The core commands required if you want to try this on your own server are:

> Xvfb :1 -screen 0 1024x768x24 &
> DISPLAY=:1 firefox http://whatever.url.you/want/to/see &
> DISPLAY=:1 import -window root captured.png
> convert captured.png -resize 256 resized.png
> killall firefox
> killall Xvfb

The import and convert commands are part of ImageMagick. The resize will determine the vertical dimension automatically if omitted. It's a pretty dumb sequence of commands but you get the point.

I got the information I needed from this page on the semicomplete blog by Jordan Sissel.

Design flaw?

I just noticed that it in our Rhubarb on Rails demo it is possible to submit a letter with a blank subject and/or body text. This shouldn't be possible but tthe functional tests are incomplete and the unit tests for the letter model don't exist. This is what happens when coding as part of an exercise when there are other things to concentrate on in the time available and the code isn't going to be deployed straight away, or perhaps at all. Still, habits are hard to shake and not writing tests is not a good habit, something we need to work on.

So, I added subject and body to the requires_presence_of validation but then find that (a) the fields in the form don't get the fieldWithErrors div treatment and (b) I can never submit the form because even with values the subject and body are thought by Rails to be empty. I also added test cases while I was at it. However I haven't committed these changes. Why? The functional tests fail thanks to the inability to submit the form even when the subject and body are non-empty.

I can see what is wrong, but I don't know the right way to solve it. It's to do with the fact that the form is populated from two different sources, a letter template and values previously entered by the user. Surely our code should not be manually remembering and populating the subject and body text fields? There is something quite wrong here.

Any thoughts?

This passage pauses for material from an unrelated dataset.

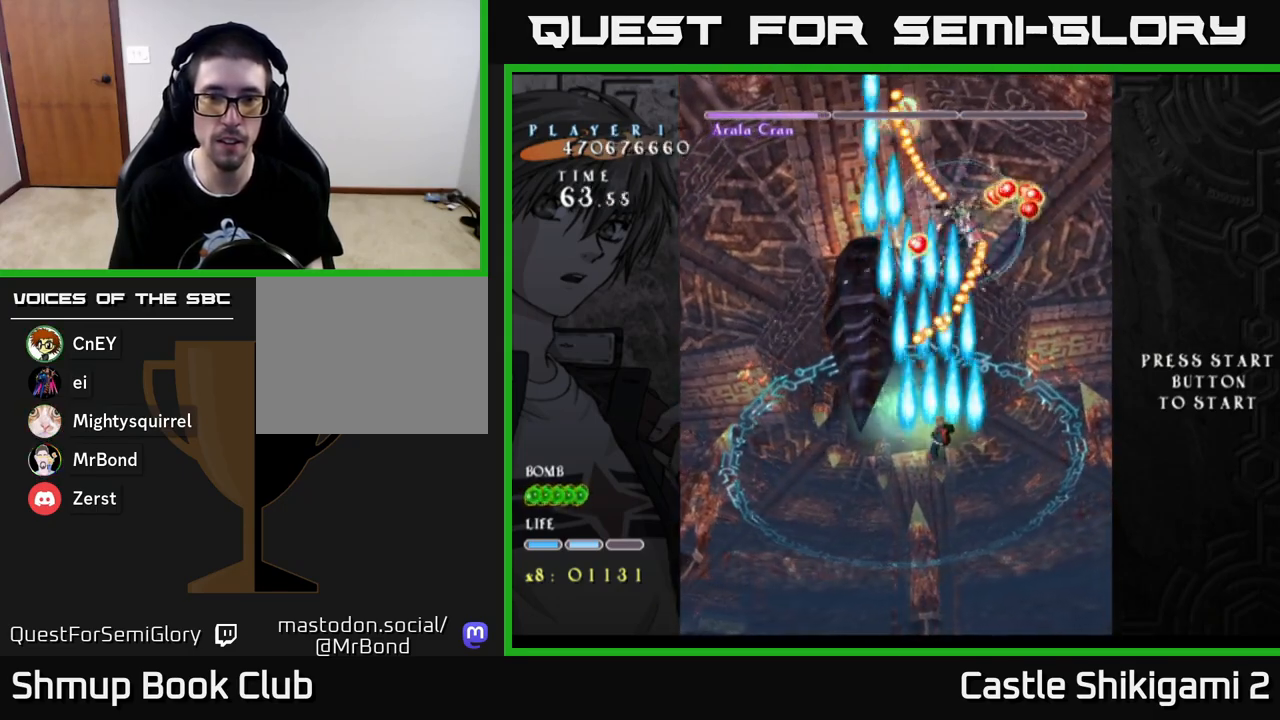
{"buttons": ["B", "DPAD_UP"], "left_stick": "center", "right_stick": "center", "events": [[217, "DPAD_DOWN", "up"], [250, "DPAD_LEFT", "down"], [250, "DPAD_UP", "down"], [467, "DPAD_LEFT", "up"]]}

Take a look at the model, view and controller files in question.

April 12, 2006

Rhubarb on Rails demo improved!

A couple of minor commits occured tonight. Firstly the CSS upload feature turned out to be 99% complete but not committed so that was finished and committed - it needs more tests and more functionality but the basic idea is there and working. Secondly, a massive single character change - the intro text is no longer HTML escaped so that the intro can be formatted. These two changes combined mean the demo is now much cleaner!

April 11, 2006

Oh for a ready Rhubarb on Rails!

Today alone I've had three requests for an online letter writing action to be setup, and more for next week!

First use of Rhubarb on Rails

Morning out there. Our shiny newly developed Rhubarb on Rails online letter writing action tool nearly saw its first deployment last night but I declared it not ready for use. Why?
* It's running on a development server
* It's running in development mode
* It's running against MySQL - typically we use and know more about PostgreSQL
* The participation page is not yet configurable enough and (as the demo shows) this means that even a basic action doesn't look correct in FireFox because the body text field is too wide.
* No decision has been made about which mail server should be sending the mails.
* The reporting functionality is extremely limited.
* And last but not least, our existing tool which RoR is to replace is currently capable of more and if problems arise is a better understood beast.

However, I do fully intend to use it as soon as possible, but wish to deploy it properly. Watch this space for the first deployment.